» Problem
Scan the data for "Syntrac" and copy each matching line.

» Exercise data
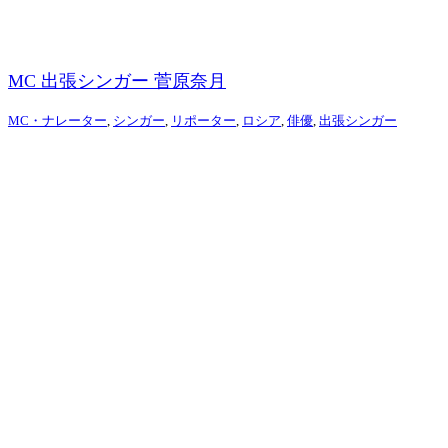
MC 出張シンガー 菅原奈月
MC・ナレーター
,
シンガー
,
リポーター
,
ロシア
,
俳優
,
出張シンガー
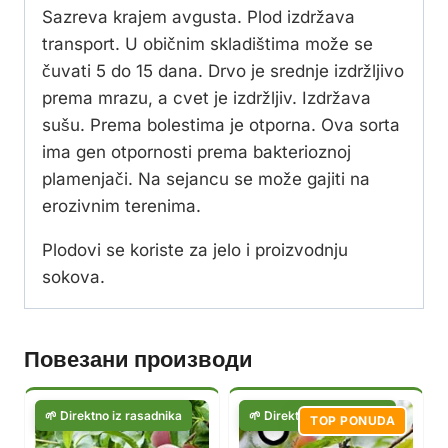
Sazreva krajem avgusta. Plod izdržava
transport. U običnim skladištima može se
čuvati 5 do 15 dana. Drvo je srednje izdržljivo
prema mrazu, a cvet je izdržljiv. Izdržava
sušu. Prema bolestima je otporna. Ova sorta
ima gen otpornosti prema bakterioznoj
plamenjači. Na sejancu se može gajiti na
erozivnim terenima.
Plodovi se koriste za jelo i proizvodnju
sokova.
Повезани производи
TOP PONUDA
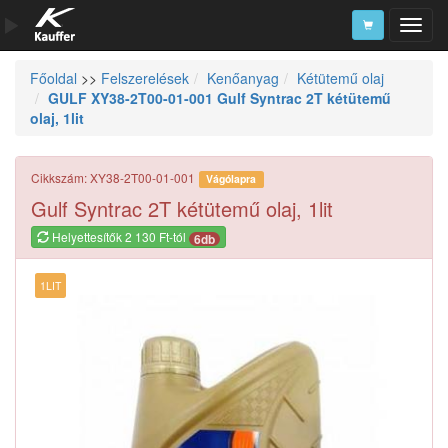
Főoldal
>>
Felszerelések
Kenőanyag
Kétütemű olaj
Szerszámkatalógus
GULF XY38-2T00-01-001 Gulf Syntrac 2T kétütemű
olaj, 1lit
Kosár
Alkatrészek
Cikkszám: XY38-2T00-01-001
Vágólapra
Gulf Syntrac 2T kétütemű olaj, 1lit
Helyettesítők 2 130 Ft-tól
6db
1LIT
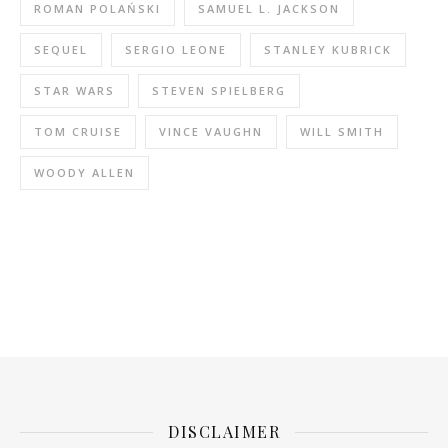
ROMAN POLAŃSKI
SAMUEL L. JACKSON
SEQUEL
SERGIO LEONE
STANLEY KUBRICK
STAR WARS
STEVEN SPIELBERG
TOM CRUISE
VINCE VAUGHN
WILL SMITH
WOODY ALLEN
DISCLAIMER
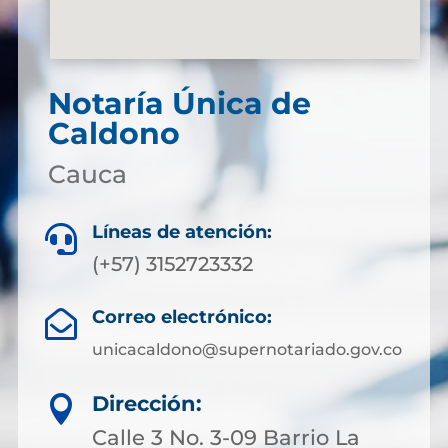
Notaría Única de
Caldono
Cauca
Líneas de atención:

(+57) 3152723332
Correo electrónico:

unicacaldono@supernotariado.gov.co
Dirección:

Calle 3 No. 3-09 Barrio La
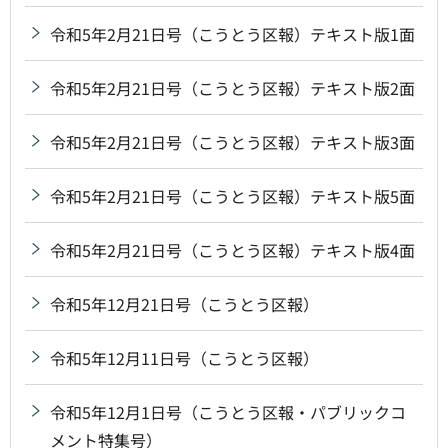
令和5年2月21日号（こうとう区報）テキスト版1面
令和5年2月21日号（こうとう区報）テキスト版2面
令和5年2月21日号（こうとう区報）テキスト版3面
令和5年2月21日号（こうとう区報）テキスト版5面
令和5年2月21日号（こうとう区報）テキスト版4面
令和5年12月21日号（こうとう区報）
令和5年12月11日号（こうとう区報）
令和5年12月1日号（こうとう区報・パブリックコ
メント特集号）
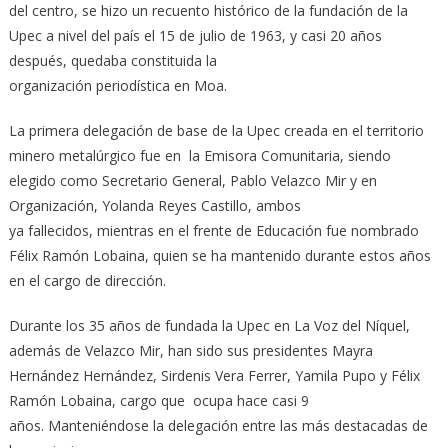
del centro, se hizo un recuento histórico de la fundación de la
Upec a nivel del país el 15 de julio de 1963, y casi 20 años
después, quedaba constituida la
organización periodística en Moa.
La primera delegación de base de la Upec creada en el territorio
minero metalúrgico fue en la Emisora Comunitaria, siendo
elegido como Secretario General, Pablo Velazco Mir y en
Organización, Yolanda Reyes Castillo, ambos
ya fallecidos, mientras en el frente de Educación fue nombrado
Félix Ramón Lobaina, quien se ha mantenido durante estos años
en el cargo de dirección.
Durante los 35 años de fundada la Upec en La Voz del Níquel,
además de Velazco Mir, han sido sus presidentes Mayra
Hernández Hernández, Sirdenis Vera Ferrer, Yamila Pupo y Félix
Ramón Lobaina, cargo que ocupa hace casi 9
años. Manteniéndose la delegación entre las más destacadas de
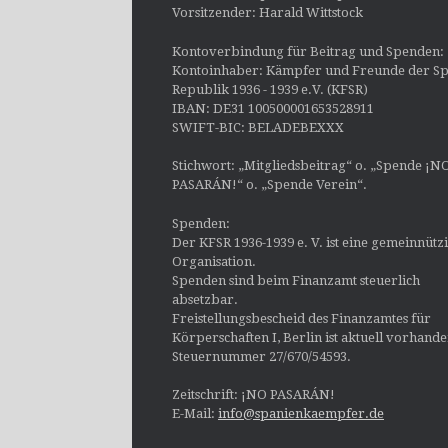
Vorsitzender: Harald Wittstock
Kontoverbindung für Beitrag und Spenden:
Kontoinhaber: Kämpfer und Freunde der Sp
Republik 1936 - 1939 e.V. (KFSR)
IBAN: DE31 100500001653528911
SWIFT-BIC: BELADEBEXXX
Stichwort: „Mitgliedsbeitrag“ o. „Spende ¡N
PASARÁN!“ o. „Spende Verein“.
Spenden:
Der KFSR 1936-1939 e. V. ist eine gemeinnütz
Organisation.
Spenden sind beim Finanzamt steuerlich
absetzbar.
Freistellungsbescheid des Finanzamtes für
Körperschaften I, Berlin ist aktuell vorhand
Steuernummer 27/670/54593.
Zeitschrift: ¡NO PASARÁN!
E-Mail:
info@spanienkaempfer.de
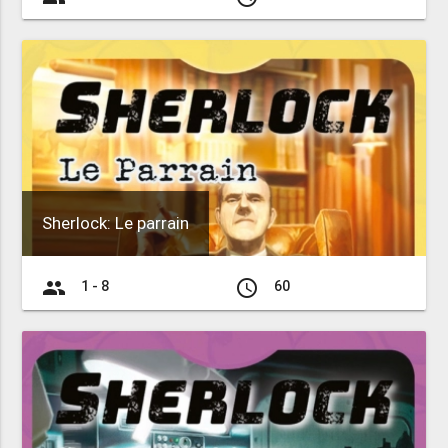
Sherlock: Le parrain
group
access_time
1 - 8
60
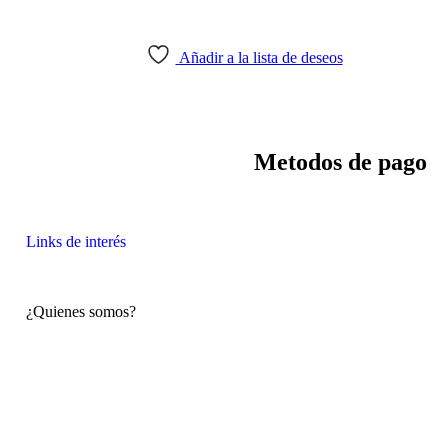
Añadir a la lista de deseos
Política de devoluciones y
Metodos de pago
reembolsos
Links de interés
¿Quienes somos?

» Exercise result
GULF XY38-2T00-01-001 Gulf Syntrac 2T kétütemű
Gulf Syntrac 2T kétütemű olaj, 1lit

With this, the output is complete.